The built-in handling of resources in Spring MVC and WebFlux gets updated occasionally, but the functional programming model hasn't stayed up-to-date. Those should be functionally equivalent where it makes sense.
Comment From: drdpov
Hello @rstoyanchev, hope you are doing well. I've come across this PR and noticed, that there is one minor issue.

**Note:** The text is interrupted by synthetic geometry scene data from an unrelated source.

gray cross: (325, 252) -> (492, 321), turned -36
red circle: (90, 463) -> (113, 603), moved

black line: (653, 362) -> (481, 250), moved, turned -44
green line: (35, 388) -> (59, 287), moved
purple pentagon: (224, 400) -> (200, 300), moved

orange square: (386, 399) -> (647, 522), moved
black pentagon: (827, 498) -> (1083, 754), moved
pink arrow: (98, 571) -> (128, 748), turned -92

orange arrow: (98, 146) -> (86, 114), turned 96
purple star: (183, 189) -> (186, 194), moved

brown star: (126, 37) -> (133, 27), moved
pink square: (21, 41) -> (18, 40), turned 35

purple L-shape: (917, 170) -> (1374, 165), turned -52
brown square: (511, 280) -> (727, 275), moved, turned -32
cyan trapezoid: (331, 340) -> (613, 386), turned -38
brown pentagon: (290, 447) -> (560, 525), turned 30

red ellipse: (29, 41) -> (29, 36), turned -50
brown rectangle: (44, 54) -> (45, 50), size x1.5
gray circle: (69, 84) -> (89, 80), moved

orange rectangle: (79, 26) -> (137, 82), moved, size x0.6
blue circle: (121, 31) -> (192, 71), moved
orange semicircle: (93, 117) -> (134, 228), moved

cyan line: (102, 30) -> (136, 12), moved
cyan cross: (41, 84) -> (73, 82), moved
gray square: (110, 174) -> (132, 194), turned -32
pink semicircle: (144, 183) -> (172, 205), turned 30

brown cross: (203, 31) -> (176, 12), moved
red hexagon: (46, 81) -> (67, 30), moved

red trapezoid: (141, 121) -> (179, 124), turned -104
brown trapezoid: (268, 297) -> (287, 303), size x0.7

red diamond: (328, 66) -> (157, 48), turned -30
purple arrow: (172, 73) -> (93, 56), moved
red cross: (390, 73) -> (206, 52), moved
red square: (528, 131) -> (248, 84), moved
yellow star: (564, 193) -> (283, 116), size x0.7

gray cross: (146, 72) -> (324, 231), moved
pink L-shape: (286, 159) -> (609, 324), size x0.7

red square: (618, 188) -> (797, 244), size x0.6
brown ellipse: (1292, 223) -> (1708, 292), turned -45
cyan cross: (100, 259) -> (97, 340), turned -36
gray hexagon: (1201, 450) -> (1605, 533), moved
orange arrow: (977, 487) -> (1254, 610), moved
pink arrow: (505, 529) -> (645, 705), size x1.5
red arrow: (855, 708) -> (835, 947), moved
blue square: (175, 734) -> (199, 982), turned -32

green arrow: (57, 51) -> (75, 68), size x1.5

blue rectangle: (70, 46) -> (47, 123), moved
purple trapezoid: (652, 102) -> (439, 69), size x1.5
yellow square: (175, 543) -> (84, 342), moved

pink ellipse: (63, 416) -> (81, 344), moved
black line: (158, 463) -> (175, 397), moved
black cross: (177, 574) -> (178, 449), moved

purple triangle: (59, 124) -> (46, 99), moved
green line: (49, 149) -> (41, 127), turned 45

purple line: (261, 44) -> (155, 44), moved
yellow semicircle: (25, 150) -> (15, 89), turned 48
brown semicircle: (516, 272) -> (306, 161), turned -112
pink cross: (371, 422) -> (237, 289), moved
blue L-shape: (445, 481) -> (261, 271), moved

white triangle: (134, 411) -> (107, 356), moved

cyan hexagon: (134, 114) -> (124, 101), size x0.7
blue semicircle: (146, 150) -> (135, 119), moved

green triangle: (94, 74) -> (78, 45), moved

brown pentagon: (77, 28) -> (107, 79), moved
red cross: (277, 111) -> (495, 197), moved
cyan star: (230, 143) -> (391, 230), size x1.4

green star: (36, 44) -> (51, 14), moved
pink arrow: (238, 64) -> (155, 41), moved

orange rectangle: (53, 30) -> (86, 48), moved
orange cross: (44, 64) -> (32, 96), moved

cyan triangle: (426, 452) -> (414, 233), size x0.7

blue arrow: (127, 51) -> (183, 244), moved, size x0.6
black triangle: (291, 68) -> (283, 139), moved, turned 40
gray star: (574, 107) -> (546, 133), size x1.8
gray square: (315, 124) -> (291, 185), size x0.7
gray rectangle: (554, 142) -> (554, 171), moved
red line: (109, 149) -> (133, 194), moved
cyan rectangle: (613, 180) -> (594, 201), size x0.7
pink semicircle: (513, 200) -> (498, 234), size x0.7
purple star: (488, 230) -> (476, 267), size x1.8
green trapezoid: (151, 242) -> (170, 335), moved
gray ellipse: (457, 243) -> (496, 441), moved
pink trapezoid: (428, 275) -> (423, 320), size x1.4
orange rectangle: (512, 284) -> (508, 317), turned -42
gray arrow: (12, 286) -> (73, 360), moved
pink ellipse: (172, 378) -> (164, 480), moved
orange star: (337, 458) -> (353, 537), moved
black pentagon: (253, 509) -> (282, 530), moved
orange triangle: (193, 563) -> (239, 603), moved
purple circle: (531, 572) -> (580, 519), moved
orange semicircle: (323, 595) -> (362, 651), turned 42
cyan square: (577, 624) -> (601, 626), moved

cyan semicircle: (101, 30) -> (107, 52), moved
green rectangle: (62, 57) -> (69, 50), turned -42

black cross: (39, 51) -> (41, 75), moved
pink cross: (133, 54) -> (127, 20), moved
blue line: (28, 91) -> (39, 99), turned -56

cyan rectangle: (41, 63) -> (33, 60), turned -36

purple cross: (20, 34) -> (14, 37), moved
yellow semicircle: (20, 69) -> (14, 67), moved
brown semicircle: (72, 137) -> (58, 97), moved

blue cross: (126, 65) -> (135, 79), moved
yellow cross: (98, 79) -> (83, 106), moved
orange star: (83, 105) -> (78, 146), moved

I've created a PR, which should resolve it, could you please take a look? https://github.com/spring-projects/spring-framework/pull/33568
Comment From: lucky8987
@drdpov Hello, as we currently have no plans to upgrade to version 6.1. x, this issue has triggered a high-risk vulnerability: https://spring.io/security/cve-2024-38816 Can you fix those issues specifically for version 5.3.39?
Comment From: bclozel
@lucky8987 all CVE fixes are already backported to 5.3.x, see our announcement blog post and the advisory you've linked to. 5.3.x is not OSS supported anymore so you'll have to upgrade to a newer generation or consider commercial support.
Comment From: lucky8987
@lucky8987 all CVE fixes are already backported to 5.3.x, see our announcement blog post and the advisory you've linked to. 5.3.x is not OSS supported anymore so you'll have to upgrade to a newer generation or consider commercial support.
I understand, thanks !
Comment From: luckymanbuddha
@bclozel Hello, I would like to ask if CVE-2024-38819 is the same as CVE-2024-38816 can use Tomcat or Jetty as the web server to reject such malicious requests? Thank you.
Comment From: bclozel
@luckymanbuddha I believe the Spring Security firewall will protect against those, but not Tomcat nor Jetty.